TASK DETAILS — Give the number of lines that contain "none" in the listing, and write nothing else.

GIVEN ENTRIES —
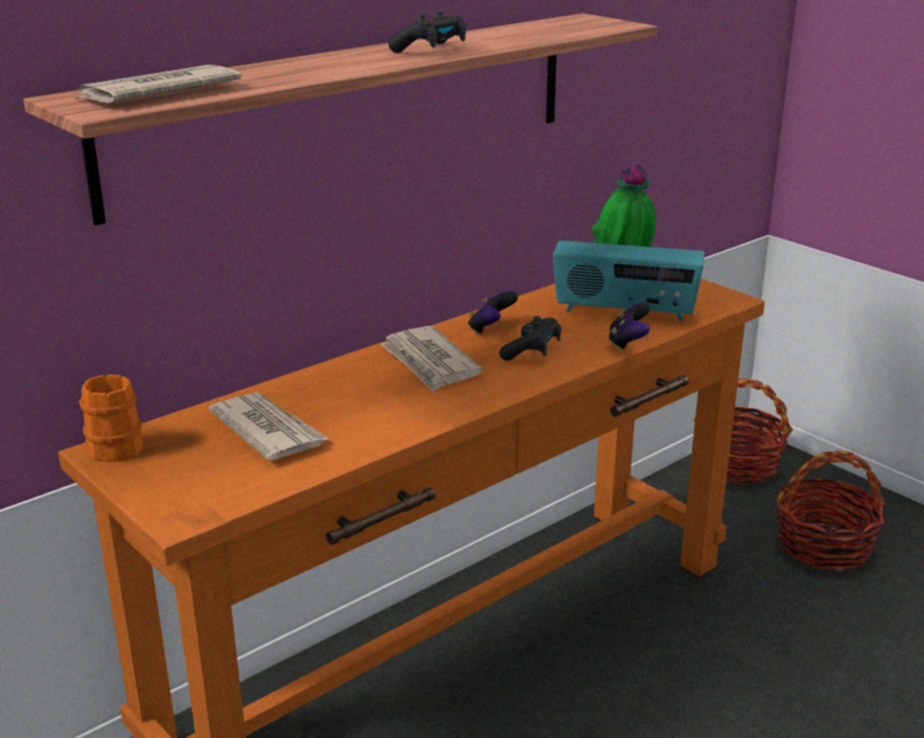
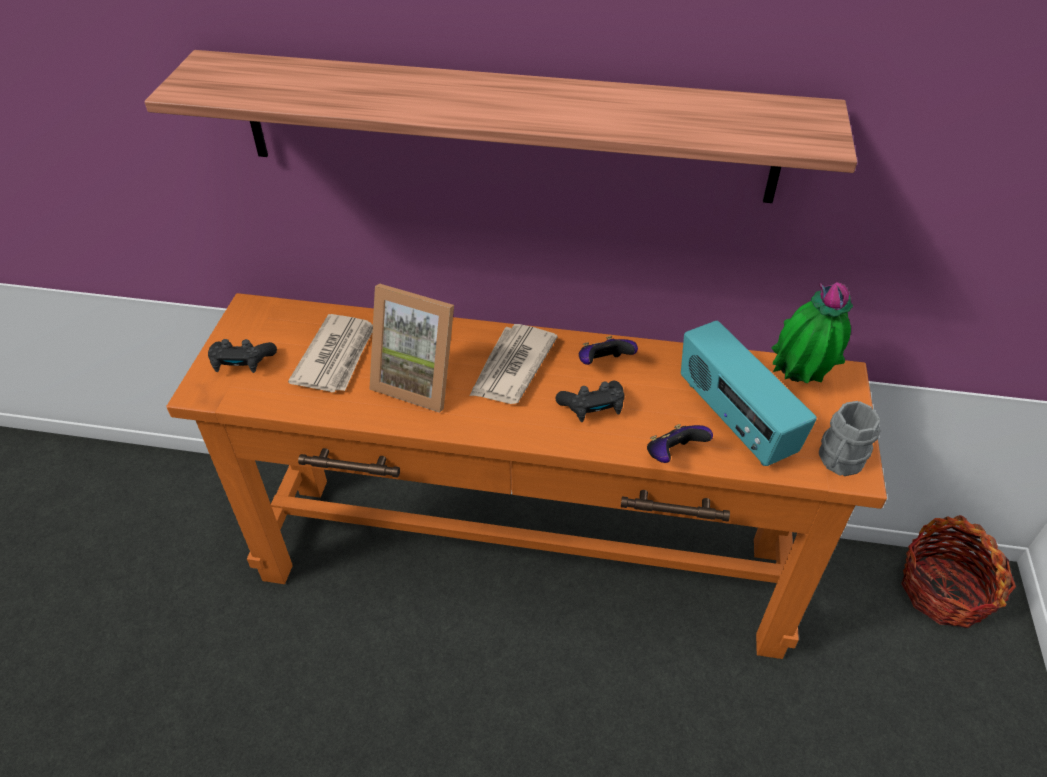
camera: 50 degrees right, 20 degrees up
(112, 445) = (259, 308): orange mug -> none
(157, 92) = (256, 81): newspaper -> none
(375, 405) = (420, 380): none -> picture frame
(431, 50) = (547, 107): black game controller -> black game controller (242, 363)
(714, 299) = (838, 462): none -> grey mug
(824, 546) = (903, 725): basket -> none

ANSWER — 5